Not everyone understands or relates to Poppets, although there are a number of people at work who are intrigued by them I'm not sure that I'd gift Poppets randomly. They are cute but they sort of freaked my Rabbi out and I didn't even show her any of the "darker" ones. So it was with great joy and surprise that I found both my nuclear and extended family liked them. Some show all the signs of obsession that indicates incipient fandom and some sort of get it on the art level. So we were able to share some Poppets outside The Taunting.
The little humbug flew to the east coast to be shared with my Sister. I love my Sister so much that it was more important to get one for her than for myself, so she owns the only humbug in the family. Isn't he cute?

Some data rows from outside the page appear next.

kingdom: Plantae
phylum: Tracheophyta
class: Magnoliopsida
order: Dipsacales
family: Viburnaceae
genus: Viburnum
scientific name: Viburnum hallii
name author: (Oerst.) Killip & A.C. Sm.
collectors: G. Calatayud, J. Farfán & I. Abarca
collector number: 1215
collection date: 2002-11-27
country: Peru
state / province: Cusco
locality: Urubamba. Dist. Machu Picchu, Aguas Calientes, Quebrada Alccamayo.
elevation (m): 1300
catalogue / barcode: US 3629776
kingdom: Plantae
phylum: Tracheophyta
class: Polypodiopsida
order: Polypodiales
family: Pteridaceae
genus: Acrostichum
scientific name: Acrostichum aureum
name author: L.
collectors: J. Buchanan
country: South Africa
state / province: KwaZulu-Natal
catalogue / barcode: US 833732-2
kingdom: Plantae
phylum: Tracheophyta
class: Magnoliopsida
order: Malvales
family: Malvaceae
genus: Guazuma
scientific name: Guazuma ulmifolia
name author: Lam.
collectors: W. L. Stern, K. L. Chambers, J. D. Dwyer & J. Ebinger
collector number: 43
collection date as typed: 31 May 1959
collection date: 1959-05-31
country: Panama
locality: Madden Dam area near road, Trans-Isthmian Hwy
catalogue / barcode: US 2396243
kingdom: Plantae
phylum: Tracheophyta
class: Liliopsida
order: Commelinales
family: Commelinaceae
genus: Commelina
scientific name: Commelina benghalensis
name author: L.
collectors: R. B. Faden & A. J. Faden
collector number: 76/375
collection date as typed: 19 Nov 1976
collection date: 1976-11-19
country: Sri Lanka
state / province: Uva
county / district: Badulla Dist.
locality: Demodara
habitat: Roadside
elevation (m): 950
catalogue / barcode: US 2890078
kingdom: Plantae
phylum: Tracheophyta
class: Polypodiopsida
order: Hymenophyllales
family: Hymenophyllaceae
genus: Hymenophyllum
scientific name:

My Nephew was also interested in things Poppety and along with some transforming magnetic Japanese ping-pong balls, we gave him a Shamrock Poppet to call his very own. It's what every Irish Jewish kid should have for Christmas!
As a member of the Magical Establishment, they are of course welcome at Grandma's house, especially when they are all attractively European about it. The Shamrock Poppet and the Nephew can now practice telling stories to each other.
My six year old niece got the idea of Poppet right away, and some of the pictures posted in the blog have been taken with her creating the shots. But she's too little to use my very expensive camera and so she had to take pictures by proxy. The poppet my niece wanted more than any others (at least based on the oh-so-subtle hints) was a Question Dogma Poppet. We don't know why, but we do know it was a Perfectly Appropriate Aunt Gift. So if necessary, my Sister can just blame me for being a Bad Influence. It's OK, I have a really kick-ass outfit for when I'm being a Bad Influence. But it was somehow wrong to give her a Poppet of her own, without the ability to take her own pictures - so what you see here is the picture she took with her very own Fisher Price - Damn-Near-Indestructible, Pink So-Her-Brother-Won't-Go-Near-It camera.
No, it's not very high quality. But it runs on batteries, it's digital, it's hers and she doesn't have to ask permission. Her mom has gotten her other Poppets to play with as well, I look forward to the pictures.
Of course there was also the Limited Edition Winter we gave my Perfectly Lovely but Perfectly Normal Mother in Law. And the Gingerbread Poppet I gave Grandma. By the way - it ends up my Mother already had a house for Ginger.
So the contagion has been spread. My Sister actually called me to see if I saw the new Steampunk Poppets, I had but not the newest listings - thanks to her I saw the newer pics. My Sister saw Steampunk Poppets and thought of me. . . . . that's so sweet. It's kind of cool to have something in common so organically. When I showed her Poppets she showed me the Blue Dog by George Rodrigue. She shared an artist that was meaningful to her the same way Lisa Snellings Clark's work affects me.
It might possibly be the closest I ever felt to her, and we've been through some stuff together. But this was just sharing, possibly the freest most incidental sharing ever, but that's why it connected with me so much. Nothing was at stake, and I didn't have to explain because she just understood.
I treasure that moment, because I don't try so hard to explain or justify myself to her anymore. And she can call me up now and tell me the history of voodoo dolls really being about healing and not curses. And we can both celebrate sprawling brass chandeliers. It wasn't always the case and it's awesome (in the religious, "full of awe" sense of the term) to me that we have that sense of sharing now. That should be celebrated and treasured and ornamented with Poppets and Blue Dogs. So this year was Poppets and I'll see what I can do about the Blue Dogs in the future.